Мальчик отвернул голову и молчал.

— Не будешь сильно голодным. Обстираем тебя, приоденем. Будешь ходить чистый, не будет грязи.

— Грязь — что? — вдруг быстро сказал мальчик: — Грязь — ничего. От нее не больно.

Петя и взрослый бродяга вышли из дома. Они прощались, о чем-то шепчась. Мать сказала бродяге:

— Оставь-ка мальчика у нас. Я его возьму в нашу семью.

Бродяга вздрогнул от неожиданности. Он осторожно и подозрительно скользнул своим глазом сначала по мальчику, потом по Матери и сказал:

— Ему тут неподходяще. Да и в нашем деле нужен мальчик. Хочешь остаться? — внезапно сказал он тоном, который хлестнул, как бич.

— Не хочу.

— Ну, так пошли!

И пришельцы удалились в том же порядке: сначала шел взрослый, за ним ребенок, за ним хромала жалкая собачка.

Петя стоял молча, но, видимо, очень взволнованный. Он взял руку Матери, поцеловал ее, и они вместе вошли в дом. В столовой он закрыл дверь, огляделся и потом сказал тихо:

— Я скоро ухожу с ними в Россию.

— О Боже! — Сердце у ней как будто бы оторвалось и упало, она всплеснула руками: — О Боже! О Петя! Уходишь с ним?

— Не только с ним. Всех их будет человек десять.

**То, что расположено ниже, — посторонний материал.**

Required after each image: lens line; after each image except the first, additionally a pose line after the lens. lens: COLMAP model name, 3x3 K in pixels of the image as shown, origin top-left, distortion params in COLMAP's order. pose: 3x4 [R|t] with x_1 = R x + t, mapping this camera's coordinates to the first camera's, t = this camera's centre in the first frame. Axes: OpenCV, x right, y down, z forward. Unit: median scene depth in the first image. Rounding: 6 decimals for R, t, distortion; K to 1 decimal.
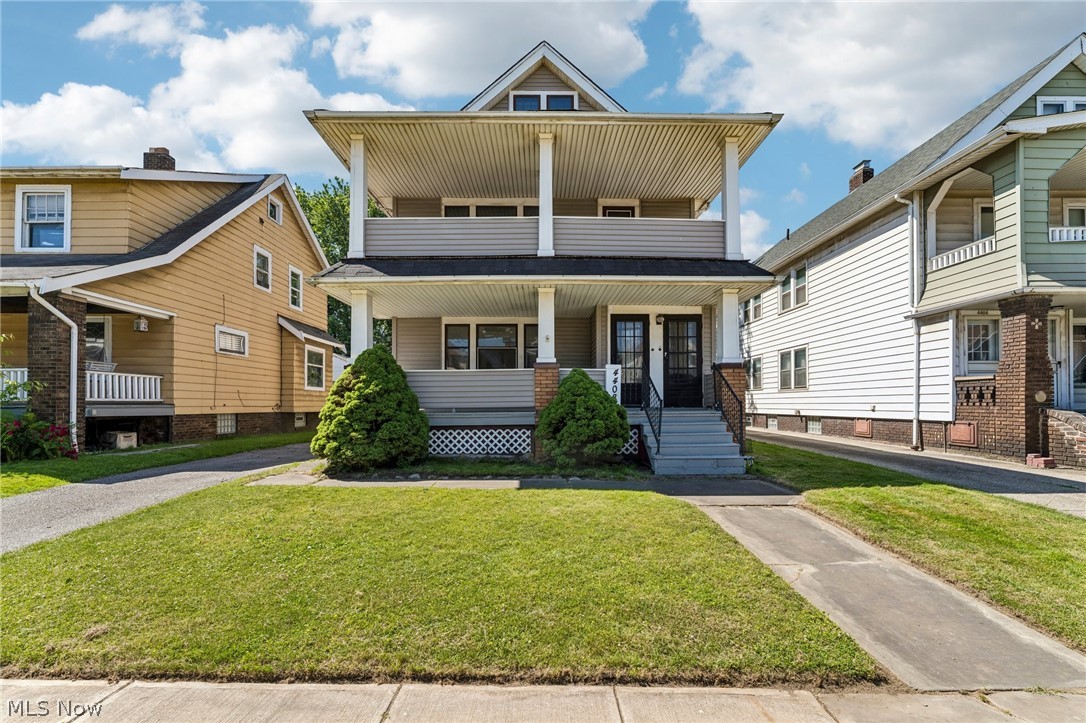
lens RADIAL K [[434.8, 0, 511.0], [0, 434.8, 399.2], [0, 0, 1]] dist [-0.002592, -0.000271]
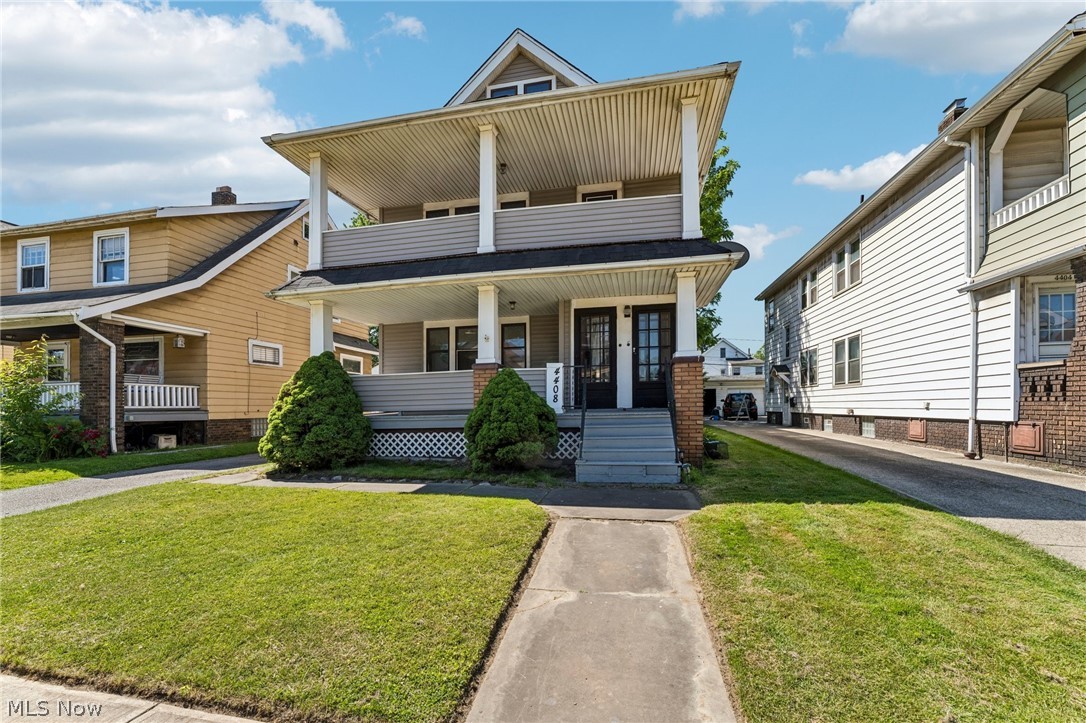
lens RADIAL K [[434.8, 0, 514.6], [0, 434.8, 405.4], [0, 0, 1]] dist [-0.002592, -0.000271]
pose [[0.978090, -0.013330, -0.207754, 0.318245], [0.015054, 0.999864, 0.006722, 0.003565], [0.207636, -0.009702, 0.978158, 0.062761]]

— Нет, я не могу… я не могу… — Она начала страшно дрожать всем телом, повторяя: — Не могу… это невозможно… не перенести…

Он взял ее руки, крепко сжал их, как бы желая передать ей что-то из своей силы, чтоб она так не дрожала.

— Тетя, вы согласились. Помните наш разговор? Тетя, дорогая, представляется такой удобный случай…

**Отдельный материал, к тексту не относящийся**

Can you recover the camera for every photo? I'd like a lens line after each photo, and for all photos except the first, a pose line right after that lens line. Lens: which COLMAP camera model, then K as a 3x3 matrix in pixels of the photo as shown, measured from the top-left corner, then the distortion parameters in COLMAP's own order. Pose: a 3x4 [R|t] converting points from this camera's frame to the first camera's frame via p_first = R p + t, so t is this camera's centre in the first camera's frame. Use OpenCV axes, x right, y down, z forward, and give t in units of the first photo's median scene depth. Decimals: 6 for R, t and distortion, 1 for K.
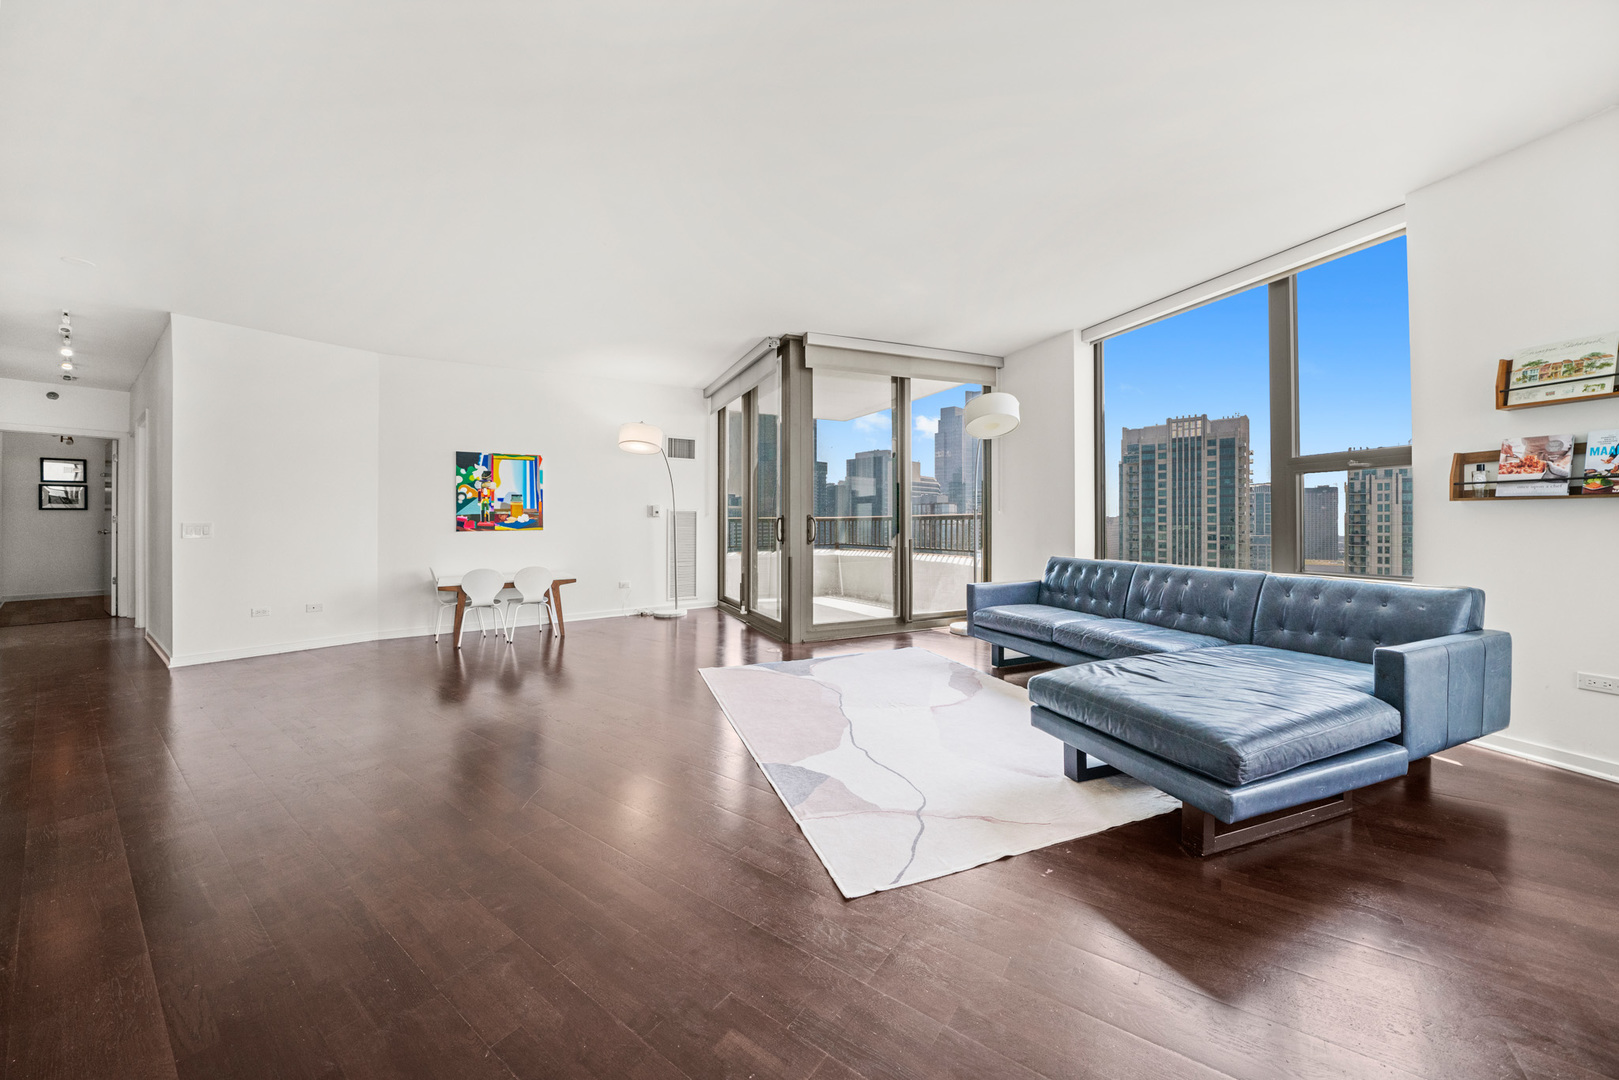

Эти слова «удобный случай» подняли горечь в ее сердце: «До чего дожили! — думала она. — И это уже удобный случай для Пети!»

— Куда же ты пойдешь? В какой город?

— Этого нельзя решать отсюда. Иду в Россию. Бессильно она опустилась на диван, бывший когда-то Бабушкиной постелью.

— Что тебе надо приготовить?

— Ничего нельзя брать с собою. Я здесь заплачу 25 долларов — и это все.

«Господи, Господи! — в душе взывала Мать. — Поддержи меня. Гибну! Мы все гибнем!»

Ей мучительно хотелось остаться одной, уйти из пансиона № 11, от жильцов, от родных даже. Опомниться, одуматься. Не быть ничьей ни мамой, ни тетей, ни хозяйкой. Освободить душу от всех уз и оглянуться на жизнь. Что-то было нужно понять в своей жизни — и скорее, скорее, потому что протест поднимался и рос в ней. Горечь заливала ее душу, мутила сознание. Но куда уйти? Где укрыться? Где ей удастся побыть одной? И вдруг она нашла: «Все брошу завтра и поеду на Бабушкину могилу».